The Responses of Pakistan and Turkey to Refugee Influxes: A Comparative Analysis of Durable Solutions to Protracted Displacements
Hidayet Siddikoglu and Ali Zafer Sagiroglu
April 18, 2023
Abstract
This research aims to study how Turkey and Pakistan (the world’s largest refugee hosting countries) have reacted to and managed protracted refugee challenges. In the context of Pakistan, the study explores the Afghan refugee influx since the late 1970, while for Turkey the focus is on the Syrian refugee inflow since 2011. While cognizant of contextual differences (time and space) between these two countries, we aim to comparatively explore policies, best practices, and short and long-term solutions developed to protracted displacement issues in each country. To do this we intend to comparatively explore the role of institutional environments and the international refugee regime in resolving protracted refugee issues in a chronological sequence. First, we investigate how each state’s “open-door policies” toward the first influx of refugees evolved into ad-hoc solutions in the course of protracted displacement.
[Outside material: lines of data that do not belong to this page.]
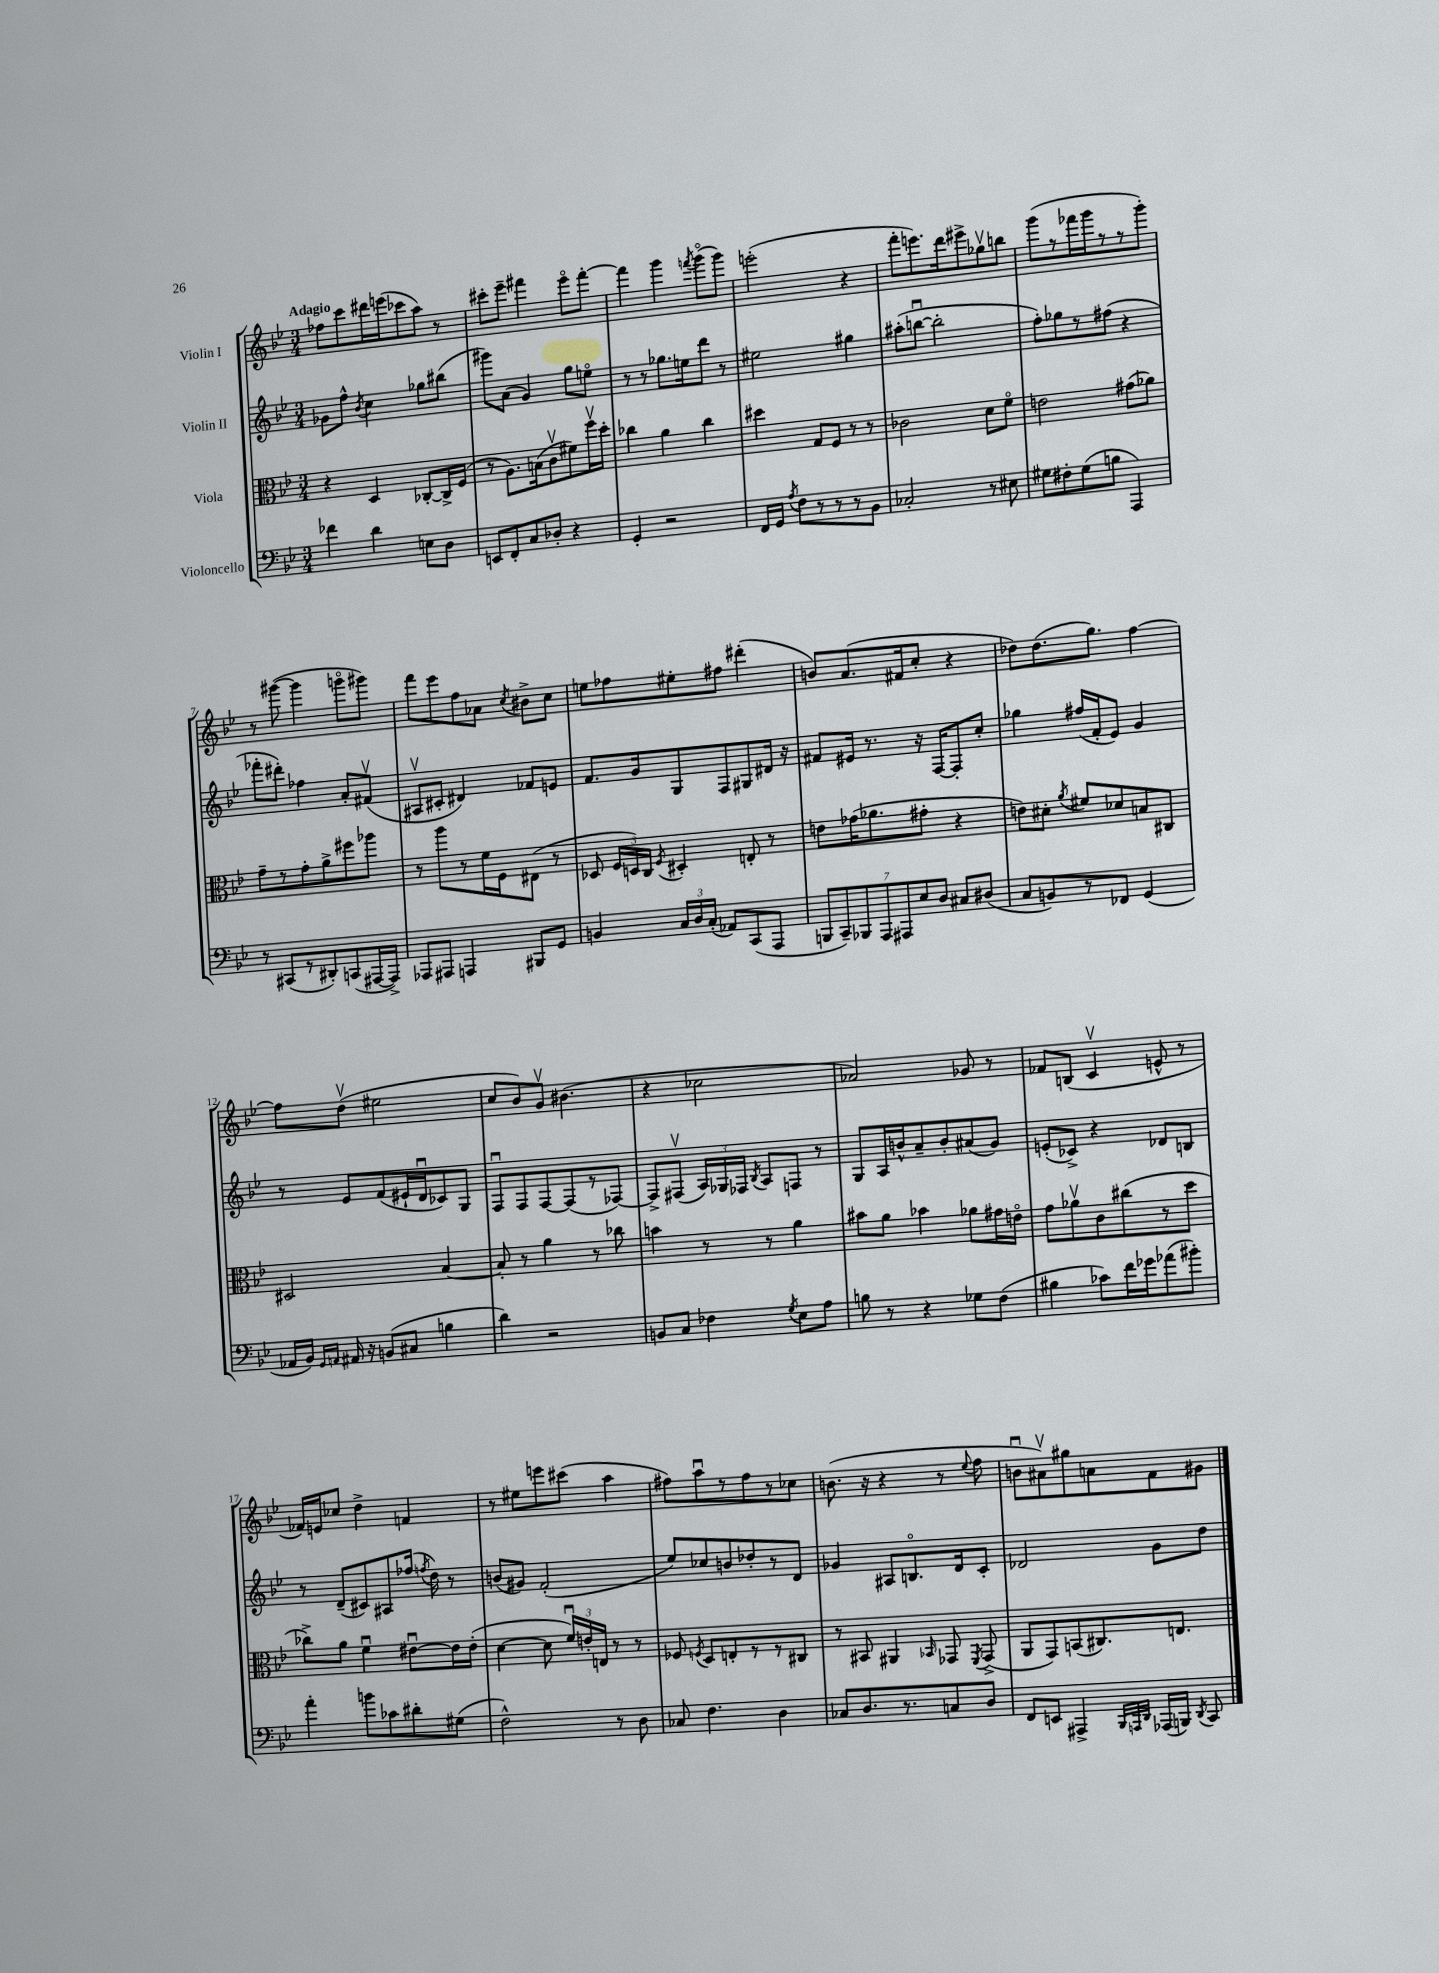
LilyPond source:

<<
\new StaffGroup <<
\new Staff = "s0" \with { instrumentName = "Violin I" } {
    \clef treble \key bes \major \numericTimeSignature \time 3/4 \tempo "Adagio"
    \autoBeamOff fes''8[ c'''8 dis'''16 e'''16( ces'''8 a''8]) r8 |
    cis'''8[-. ees'''8]-- fis'''4 ees'''8[\flageolet fis'''8]~-. |
    fis'''4 g'''4 \acciaccatura { f'''8 } g'''8[\flageolet( g'''8]) |
    e'''2-.( r4 |
    f'''8[-. e'''8.) d'''16 eis'''8-> ges''8\upbow b''8] |
    g'''8[( r8 fes'''16 g'''16 r8 r8 g'''8]-.) |
    r8 gis'''8~( gis'''4 g'''8[\flageolet gis'''8]) |
    f'''8[ ees'''8 f''8 aes'8] \acciaccatura { c''8 } bis'8[-> c''8] |
    e''8[ fes''8 eis''8-. fis''8] dis'''4-.( |
    b'8[) a'8.( fis'16 c''8]-. r4 |
    des''8[) des''8.( g''8.]) f''4~ |
    f''8[ d''8]\upbow( eis''2 |
    c''8[ bes'8) g'8]\upbow bis'4.( |
    r4 ces''2 |
    aes'2) ges'8 r8 |
    fes'8[ b8]( c'4\upbow e'8-^ r8 |
    fes'16[) e'16 ces''8] d''4-> f'4 |
    r8 eis''8[ e'''8 cis'''8]( a''4 |
    fis''8[) a''8\downbow r8 fis''8 r8 ces''8] |
    b'8.( r16 r4 r8 \appoggiatura { ees''8 } f''8 |
    b'8[\downbow ais'8\upbow) gis''8 a'8 f'8 gis'8] \bar "|." |
}
\new Staff = "s1" \with { instrumentName = "Violin II" } {
    \clef treble \key bes \major \numericTimeSignature \time 3/4
    \autoBeamOff ges'8[ f''8]-^ \acciaccatura { bes'8 } c''4 ges''8[ bis''8]( |
    gis'''8[) a'8]( g'4) g''8[ e''8]\flageolet |
    r8 r8 ges''8.[ e''16 d'''8] r8 |
    eis''2 gis''4 |
    ais''8[-.( b''8]~\downbow b''2-. |
    f''8[-.) ges''8 r8 fis''8]( r4 |
    fes'''8[-. dis'''8]-.) fes''4 a'8[-. fis'8]\upbow( |
    ais8[\upbow cis'8]-. dis'4) fes'8[ e'8] |
    f'8.[ g'16 g8 f8 gis8 dis'16] r16 |
    fis'8[ eis'16] r8. r16 f16[~ f8-. c''8]-. |
    ges''4 fis''16[( f'16-. ees'8]) g'4 |
    r8 ees'8[ f'8( eis'16-! d'16\downbow ces'8) g8] |
    f8[\downbow f8 f8~ f8( r8 fes8]~) |
    fes8[-> fis8]\upbow( \tuplet 3/2 { a16[) ges16 fes16] } \acciaccatura { bes8 } a8[ f8] r8 |
    g8[ a16 b'16-^ a'8-- b'8-. ais'8( g'8]) |
    e'8[-.( ces'8]->) r4 des'8[ b8] |
    r8 d'8[--( cis'8) ais8 fes''16]( \acciaccatura { f''8 } d''16) r8 |
    b'8[( gis'8]) f'2-.( |
    ees''8[) ces''8 b'8 des''8-. r8 d'8] |
    ges'4 ais8[ b8.\flageolet d'16 c'8]-. |
    des'2 g'8[ d''8] \bar "|." |
}
\new Staff = "s2" \with { instrumentName = "Viola" } {
    \clef alto \key bes \major \numericTimeSignature \time 3/4
    \autoBeamOff r4 d4 ces8[~-. ces16-> f16]( |
    r8 a8.[) b16( c'8\upbow fis'8) f''16\upbow d''16]-. |
    ces''4 a'4 ces''4 |
    dis''4 g8[ f8] r8 r8 |
    ces'2 d'8[ f'8]\flageolet |
    e'2 gis'8[( aes'8]) |
    g'8[-- r8 g'8-. a'8-> fis''8 aes''8] |
    r8 a''8[ r8 f'16 f16 eis8]( r8 |
    des8 \tuplet 3/2 { f16[ d16) c16] } \acciaccatura { f8 } dis4-. e8-. r8 |
    e'8[ ges'16( aes'8. gis'8]-. r4 |
    e'8[) dis'8]-. \acciaccatura { a'8 } fis'8[ des'8 b8 cis8] |
    dis2 bes4~ |
    bes8-. r8 a'4 r8 ces''8 |
    b'4 r8 r8 a'4 |
    bis'8[ a'8] bes'4 aes'8[ gis'16 e'16]\flageolet |
    g'8[ aes'8\upbow c'8 cis''8( r8 d''8] |
    ces''8[->) a'8] f'4\downbow eis'8[~\downbow eis'16 eis'16]-.( |
    d'4~ d'8 \tuplet 3/2 { f'16[\downbow) e'16-. e16] } r8 r8 |
    fes8 \acciaccatura { f8 } d8[ e8-. r8 r8 cis8] |
    r8 bis,8 ais,4 \grace { bes,16 } ges,8 \acciaccatura { f,8 } ges,8->( |
    a,8[ g,8) b,8( cis8.) e8.] \bar "|." |
}
\new Staff = "s3" \with { instrumentName = "Violoncello" } {
    \clef bass \key bes \major \numericTimeSignature \time 3/4
    \autoBeamOff fes'4 d'4 e8[ d8] |
    e,8[ f,8-. c8 des8]-. r4 |
    g,4-. r2 |
    f,16[ g,16] \acciaccatura { a8 } f8[ r8 r8 r8 bes,8] |
    ces2-. r8 eis8 |
    gis8[ fis8-. gis8( b8] a,,4) |
    r8 cis,8[( r8 dis,8-.) c,8( ais,,16~ ais,,16]->) |
    aes,,8[ ais,,8] a,,4 bis,,8[ g,8] |
    b,4 \tuplet 3/2 { c16[ d16 c16]-.( } aes,8[) c,8( a,,8] |
    \tuplet 7/4 { b,,8[ c,8--) bes,,8 a,,8 ais,,8 ees8 d8] } cis8[ dis8]( |
    c8[ b,8) r8 fes,8] g,4( |
    aes,16[ bes,16]) \grace { g,16[ a,16] } ais,16 r16 b,8[( cis8] b4 |
    d'4) r2 |
    b,8[ c8] fes4 \acciaccatura { g8 } ees8[ a8] |
    b8 r8 r4 ges8[ f8]( |
    bis4 ces'8[) f'16 ges'16 aes'8( bis'8]-.) |
    a'4-. b'8[ ces'8 dis'8-. gis8]( |
    f2-^) r8 d8 |
    ces8 f4. d4 |
    ces8[ d8. r8. c8 d8] |
    f,8[ e,8] ais,,4-> \grace { bes,,32[ a,,32 d,32] } aes,,16[( b,,16]) \acciaccatura { d,8 } c,8 \bar "|." |
}
>>
>>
Second, we comparatively assess multilevel integration approaches and solution strategies at the macro (states and their cooperation with countries of origin and inter-governmental organizations such as the UN High Commissioner for Refugees (UNHCR) and International Organization for Migration (IOM)), meso (interventions/implementations), and micro levels (civil society and refugee-led initiatives). Third, we examine how refugee policies in each country are negotiated with national and international humanitarian and refugee agencies, including regional organizations and countries of origin. Theoretically, this article is grounded on a macro structural approach (state’s international humanitarian obligations and responsibilities), refugee diplomacy (state’s use of diplomatic tools, process administering refugees), and management theories.